Зверинец (Кожин) - страница 62

Присев на корточки, она ласково погладила покрасневшую щеку маленькой Софы морщинистой рукой.

– Ну, будет, будет, не реви, золотая моя! А на маму не обижайся. Она не на тебя сердится. У нее ведь тоже папы не было. У нас в роду последнее время с папами не складывается…

Маленькая Софа украдкой поглядела на мать и вытерла сопли рукавом.

– А… а как же я родилась? Чтобы лялька получилась, маме папа нужен… я знаю…

– Все-то вы теперь знаете, соплюшки мелкие! – не удержалась от улыбки Софья. – Отец, золотая моя, не тот, кто тебя родил да бросил. Отец – тот, кто тебя вырастил и человеком сделал, любил, всегда был рядом. Тот, что тебя сделал… тьфу на него, прости Господи. Плохой он отец и человек плохой. Не надо из-за него грустить…

На плечо Софье легла горячая, точно ее все еще жгло от пощечины ребенку, ладонь. Дочь молча встала на колени, заключив в единые объятия три поколения несчастных женщин Койву…

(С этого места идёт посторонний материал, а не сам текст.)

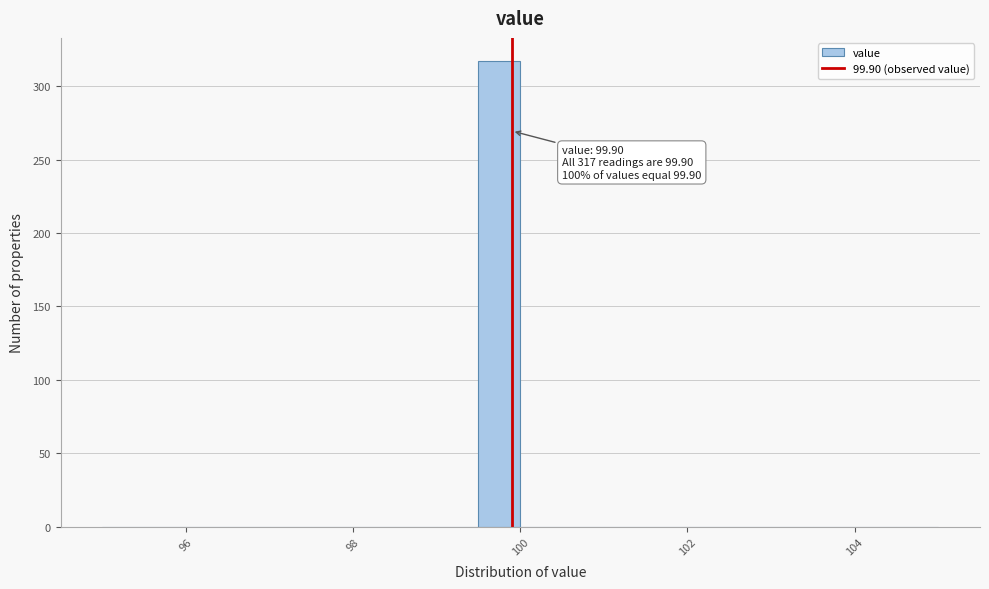

Read against the x-axis, roughly where is the centre of the tallest bar?

99.8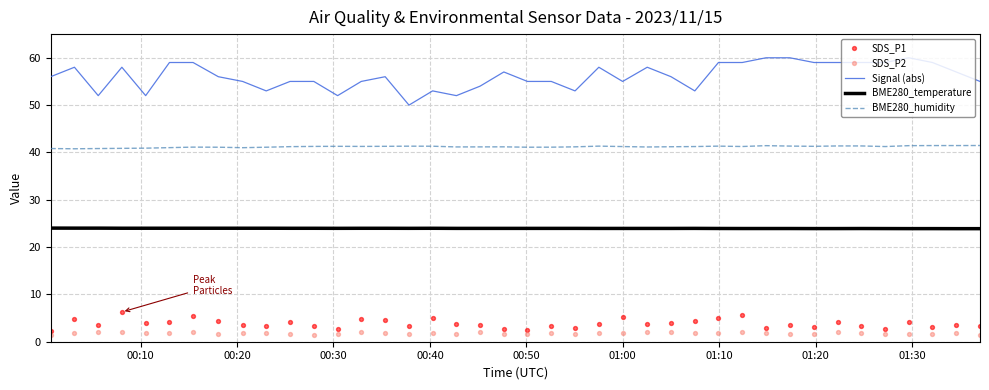

Which series has the largest Y range (max minus min)?

Signal (abs)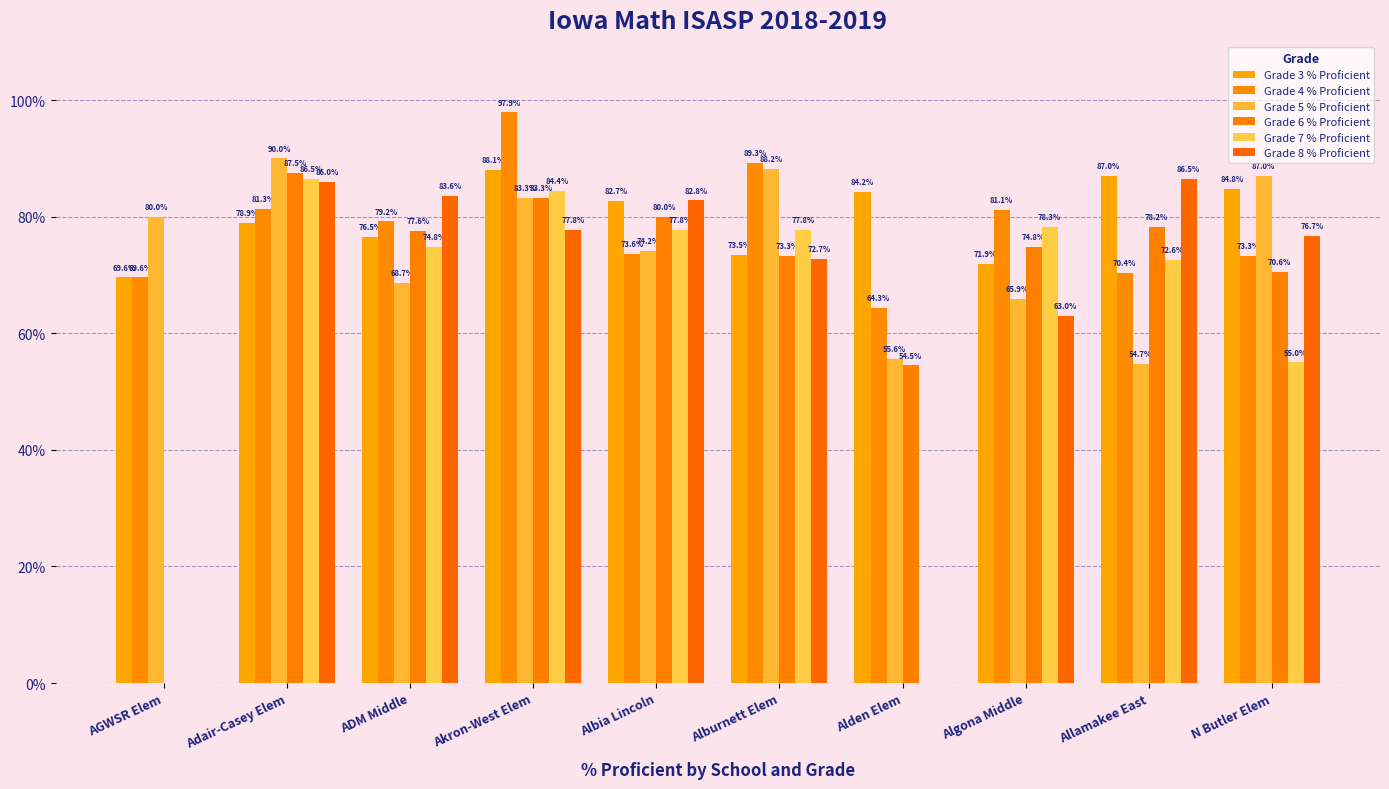

True or false: Grade 5 % Proficient has a value of 65.9 at Algona Middle.

True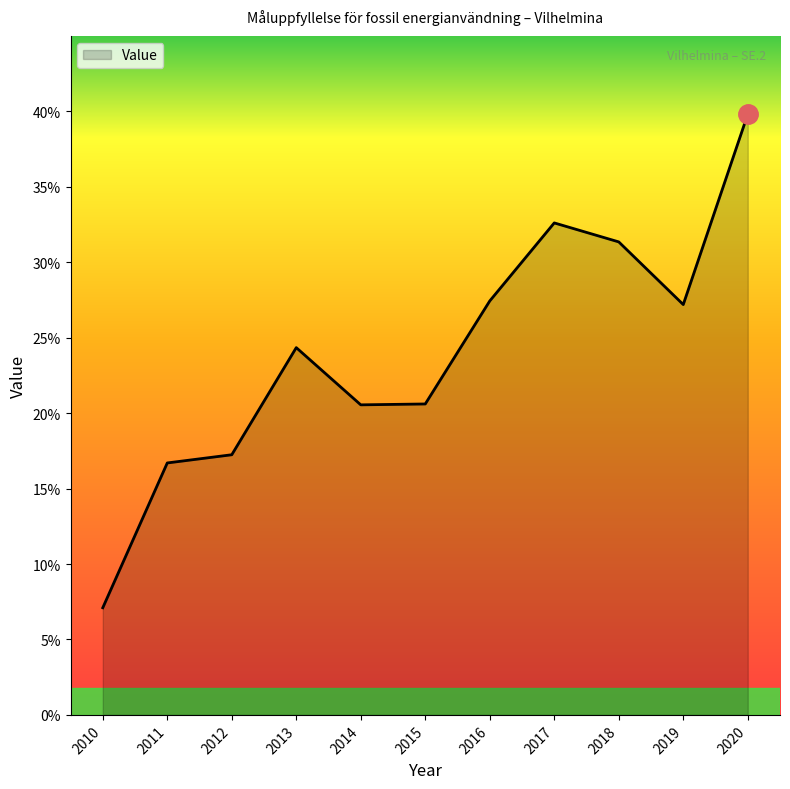

The value at 2015 is 20.6. True or false?

True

– Мы не будем грустить, мама, – шепнула она.

Теплые слезы промочили воротник ситцевого платья Софьи насквозь…


…он настиг ее у самой кромки, отделяющей зыбкую хлябь от тверди. Выскочив у бескрайнего, уходящего за горизонт, болота, Софья поняла – память не подвела. Она окинула беглым взглядом оранжевые от морошки кочки, машинально отмечая нужные, и в спину ей врезалось костлявое плечо Кокорина. Ударом вышибло воздух, в глазах помутнело. Софью мягко обнял глубокий мох, от воды и давленых ягод намокла блузка. Кокорин уже стоял на ногах, блестя железом коронок сквозь заросли бороды.

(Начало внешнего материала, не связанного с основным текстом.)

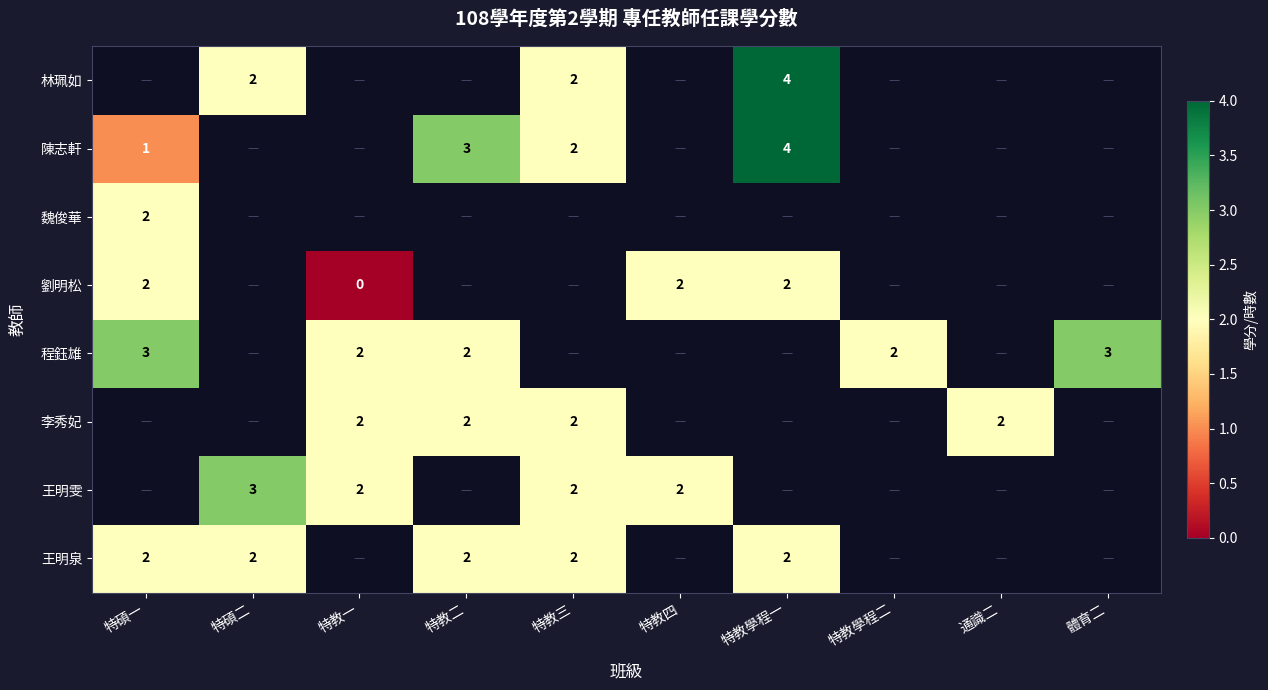

True or false: 王明雯 has a value of 3 at 特教一.

False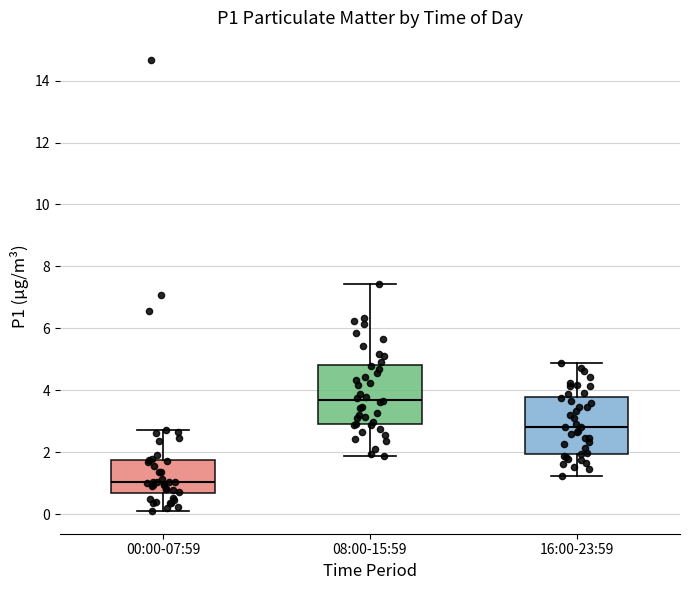

Where is the upper edge of the box for 16:00-23:59 on the y-axis? The values are not printed on the chart, so give them approximately, as read against the axis.

3.8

Уверенный в собственной безнаказанности, Егор Павлович улыбался нагло, многообещающе. Камуфляжная куртка намокла и обвисла. Слипшаяся от крови борода украсилась оранжевыми каплями лопнувшей перезрелой морошки. На ширинке вздулся бугор. Кокорин сжался, скорчился, враз утратив человеческие очертания. Больше всего он напоминал озабоченного болотного черта. Возбужденно сопя, Кокорин рухнул на Софью, подмял под себя. Одним движением разорвал надвое блузку, деловито содрал лифчик, выпустив на волю молочно-белые груди. Впился грубым ртом в круглый коричневый сосок, смял безжалостно. И Софья, содрогаясь от омерзения, вдруг поняла, что нужно делать.

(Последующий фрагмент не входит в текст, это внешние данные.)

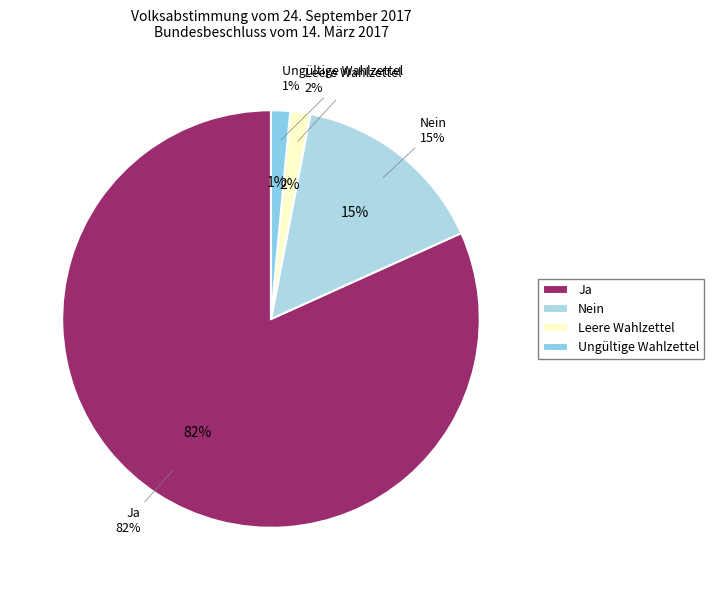

How many slices are in this pie chart?

4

Скользнув ладонями по напрягшейся спине Кокорина, она нашла край куртки. Нырнула под нее, горячими пальцами провела по дряблой коже. Невзначай царапнула обломанными ногтями – вызывая сладостную истому. Там погладить, здесь приласкать – безотказное средство от покойной дуры Деминой.

Стянув куртку через голову, Кокорин навис над Софьей, сверкая бледным стареющим телом. Голый торс каждой клеточкой предательски выдавал возраст хозяина – синюшные вены, проступившие сквозь прозрачную кожу, пигментные пятна, седые волосы на груди. Перебарывая отвращение пополам со жгучим стыдом, Софья провела рукой по надутому, точно барабан, кокоринскому животу. От удивления Егор Павлович отпрянул, но тут же вновь подался вперед.